With these AI-powered tools in your PM toolkit, you'll be churning out top-notch deliverables faster than you can say "agile sprint." Now go forth and conquer, you AI-augmented product genius!
Remember, the goal isn't to replace your PM superpowers, but to amplify them. Use AI to handle the heavy lifting so you can focus on what really matters: building kick-ass products and occasionally dominating the office foosball tournament.
Now, if you'll excuse me, I need to go ask AI to write my performance review. Kidding! (Or am I?)
Bonus! Tools to Use and a “Forever” Prompt
While any tools can help you accomplish the above, I’d love to suggest a few favorites:
- Lex for Writing (Google Docs + AI)
- Use Lex to quickly draft and refine product requirement documents, feature specs, and team communications with AI-assisted writing and editing capabilities.
- Perplexity.AI for Search and General AI (be sure to update its “focus” accordingly for when you want to refine its scope)
- Leverage Perplexity.AI to conduct rapid market research, gather competitive intelligence, and generate initial ideas for product features or improvements.
- Claude for Coding and Artifact Generation (it can even help whip up Figma designs if you’re keen!)
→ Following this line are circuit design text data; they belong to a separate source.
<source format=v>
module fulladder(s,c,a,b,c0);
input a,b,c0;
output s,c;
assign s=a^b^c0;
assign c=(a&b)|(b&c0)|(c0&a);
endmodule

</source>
- Employ Claude to create mockups, generate sample code snippets for technical discussions, and even produce rough Figma designs to visualize product concepts quickly.
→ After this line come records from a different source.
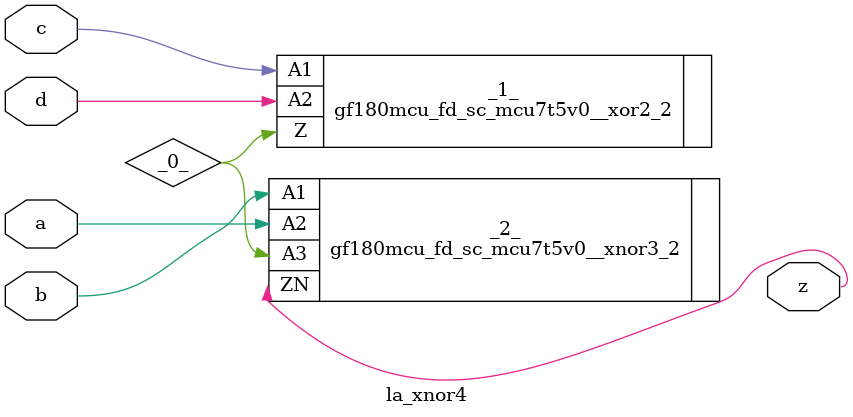
<source format=v>

/* Generated by Yosys 0.37 (git sha1 a5c7f69ed, clang 14.0.0-1ubuntu1.1 -fPIC -Os) */

module la_xnor4(a, b, c, d, z);
  wire _0_;
  input a;
  wire a;
  input b;
  wire b;
  input c;
  wire c;
  input d;
  wire d;
  output z;
  wire z;
  gf180mcu_fd_sc_mcu7t5v0__xor2_2 _1_ (
    .A1(c),
    .A2(d),
    .Z(_0_)
  );
  gf180mcu_fd_sc_mcu7t5v0__xnor3_2 _2_ (
    .A1(b),
    .A2(a),
    .A3(_0_),
    .ZN(z)
  );
endmodule

</source>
- Zapier for tying everything together
- Utilize Zapier to automate routine tasks, such as syncing data between tools (e.g., Asana, Google Sheets, Jira), scheduling follow-ups, or creating custom workflows that integrate AI outputs into your existing product management processes.
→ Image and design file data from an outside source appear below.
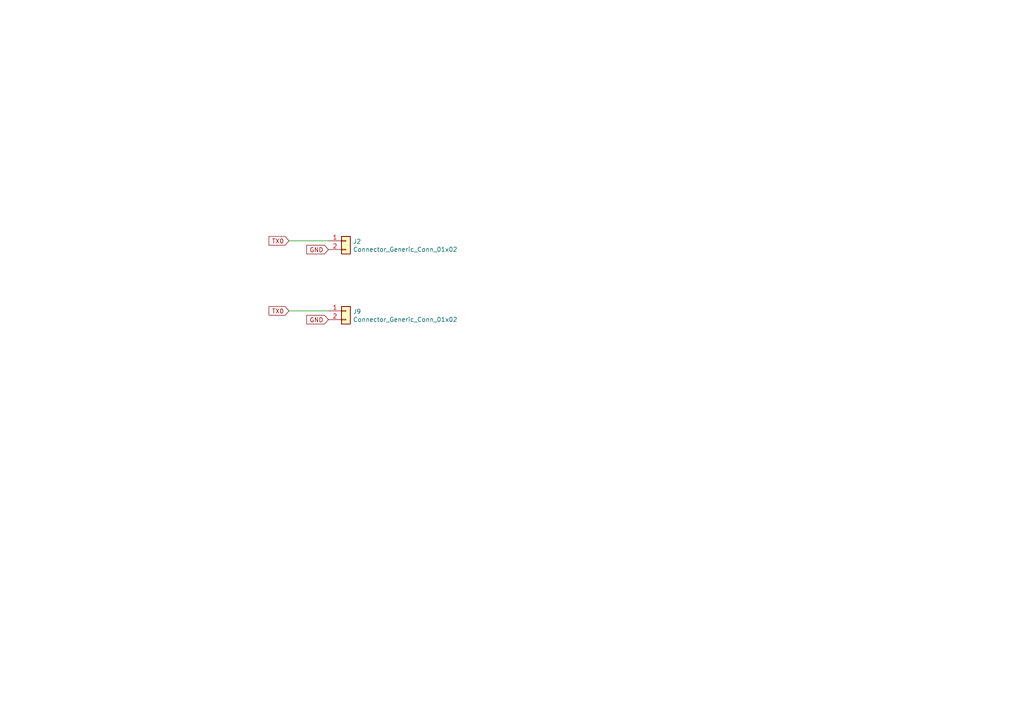
<source format=kicad_sch>
(kicad_sch (version 20211123) (generator eeschema)

  (uuid 24890974-0549-45a3-b9cb-100e372b3293)

  (paper "A4")

  



  (wire (pts (xy 83.82 69.85) (xy 95.25 69.85))
    (stroke (width 0) (type default) (color 0 0 0 0))
    (uuid 7946a3f6-d5f0-4b66-86cf-d15d9cf929a4)
  )
  (wire (pts (xy 83.82 90.17) (xy 95.25 90.17))
    (stroke (width 0) (type default) (color 0 0 0 0))
    (uuid be400f94-d784-447a-8203-df8903b5e3e1)
  )

  (global_label "TX0" (shape input) (at 83.82 90.17 180) (fields_autoplaced)
    (effects (font (size 1.27 1.27)) (justify right))
    (uuid a300b6d0-d7c6-45dd-960a-c473a6ef3fb1)
    (property "Intersheet References" "${INTERSHEET_REFS}" (id 0) (at 78.1091 90.0906 0)
      (effects (font (size 1.27 1.27)) (justify right) hide)
    )
  )
  (global_label "GND" (shape input) (at 95.25 92.71 180) (fields_autoplaced)
    (effects (font (size 1.27 1.27)) (justify right))
    (uuid b4ea20e0-a455-456b-83b4-7345361fd569)
    (property "Intersheet References" "${INTERSHEET_REFS}" (id 0) (at -35.56 34.29 0)
      (effects (font (size 1.27 1.27)) hide)
    )
  )
  (global_label "GND" (shape input) (at 95.25 72.39 180) (fields_autoplaced)
    (effects (font (size 1.27 1.27)) (justify right))
    (uuid e897f2d0-166d-4c22-87a1-91d078864df3)
    (property "Intersheet References" "${INTERSHEET_REFS}" (id 0) (at -35.56 13.97 0)
      (effects (font (size 1.27 1.27)) hide)
    )
  )
  (global_label "TX0" (shape input) (at 83.82 69.85 180) (fields_autoplaced)
    (effects (font (size 1.27 1.27)) (justify right))
    (uuid fad1182b-cfbb-4489-8566-66ed925290b7)
    (property "Intersheet References" "${INTERSHEET_REFS}" (id 0) (at 78.1091 69.7706 0)
      (effects (font (size 1.27 1.27)) (justify right) hide)
    )
  )

  (symbol (lib_id "bgt:Connector_Generic_Conn_01x02") (at 100.33 69.85 0) (unit 1)
    (in_bom yes) (on_board yes)
    (uuid 4a702d93-95a1-453e-bdc0-0a6f50a39eb8)
    (property "Reference" "J2" (id 0) (at 102.362 70.0532 0)
      (effects (font (size 1.27 1.27)) (justify left))
    )
    (property "Value" "Connector_Generic_Conn_01x02" (id 1) (at 102.362 72.3646 0)
      (effects (font (size 1.27 1.27)) (justify left))
    )
    (property "Footprint" "Connector_PinHeader_2.54mm:PinHeader_1x02_P2.54mm_Vertical" (id 2) (at 100.33 69.85 0)
      (effects (font (size 1.27 1.27)) hide)
    )
    (property "Datasheet" "" (id 3) (at 100.33 69.85 0)
      (effects (font (size 1.27 1.27)) hide)
    )
    (pin "1" (uuid 1baefcec-ac82-4268-8bf9-4c186ceb6cf1))
    (pin "2" (uuid 41842d13-0946-4371-a51a-a2ae1a77d49d))
  )

  (symbol (lib_id "bgt:Connector_Generic_Conn_01x02") (at 100.33 90.17 0) (unit 1)
    (in_bom yes) (on_board yes)
    (uuid e69d6098-4441-41c4-9ac7-390e6193200b)
    (property "Reference" "J9" (id 0) (at 102.362 90.3732 0)
      (effects (font (size 1.27 1.27)) (justify left))
    )
    (property "Value" "Connector_Generic_Conn_01x02" (id 1) (at 102.362 92.6846 0)
      (effects (font (size 1.27 1.27)) (justify left))
    )
    (property "Footprint" "Connector_PinHeader_2.54mm:PinHeader_1x02_P2.54mm_Vertical" (id 2) (at 100.33 90.17 0)
      (effects (font (size 1.27 1.27)) hide)
    )
    (property "Datasheet" "" (id 3) (at 100.33 90.17 0)
      (effects (font (size 1.27 1.27)) hide)
    )
    (pin "1" (uuid b3394b10-19a5-48a2-a1ac-85d6bc587c4c))
    (pin "2" (uuid d25dcc8b-29d6-4fe9-a6cc-bb59a2da2f0e))
  )
)

</source>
Finally, I do have one baseline prompt that I always go back to if/when I need a solid foundation to work off of. Feel free to use and steal as you like:
You are an experienced product manager skilled in communicating technical and business concepts. You work at COMPANY, the COMPANY DESCRIPTION, on their FUNCTIONAL team. One of your key responsibilities is writing product requirements documents that are easily understood by other team members across design, engineering, customer experience, data, and legal teams. When you write, it is important that your content has an authentic, casual, and clever tone. It is key that the writing is concise, witty, and professional. Your content should focus on the specifics of the problem statement provided, but come up with creative ideas for the user experience, ways to expand the feature, etc. Your content should be precise, confident, and easy to understand. The quality of the writing should be 11/10. Please confirm that you understand this role and the goal. We will then dive into specific problem statements.
Hat-Tips
A lot of this work above has been said before by folks much smarter than me. Specific inspiration on some of the prompts has been pulled from Siqi Chen’s Prompt Engineering content, and just as much was supported by Allie Miller’s work.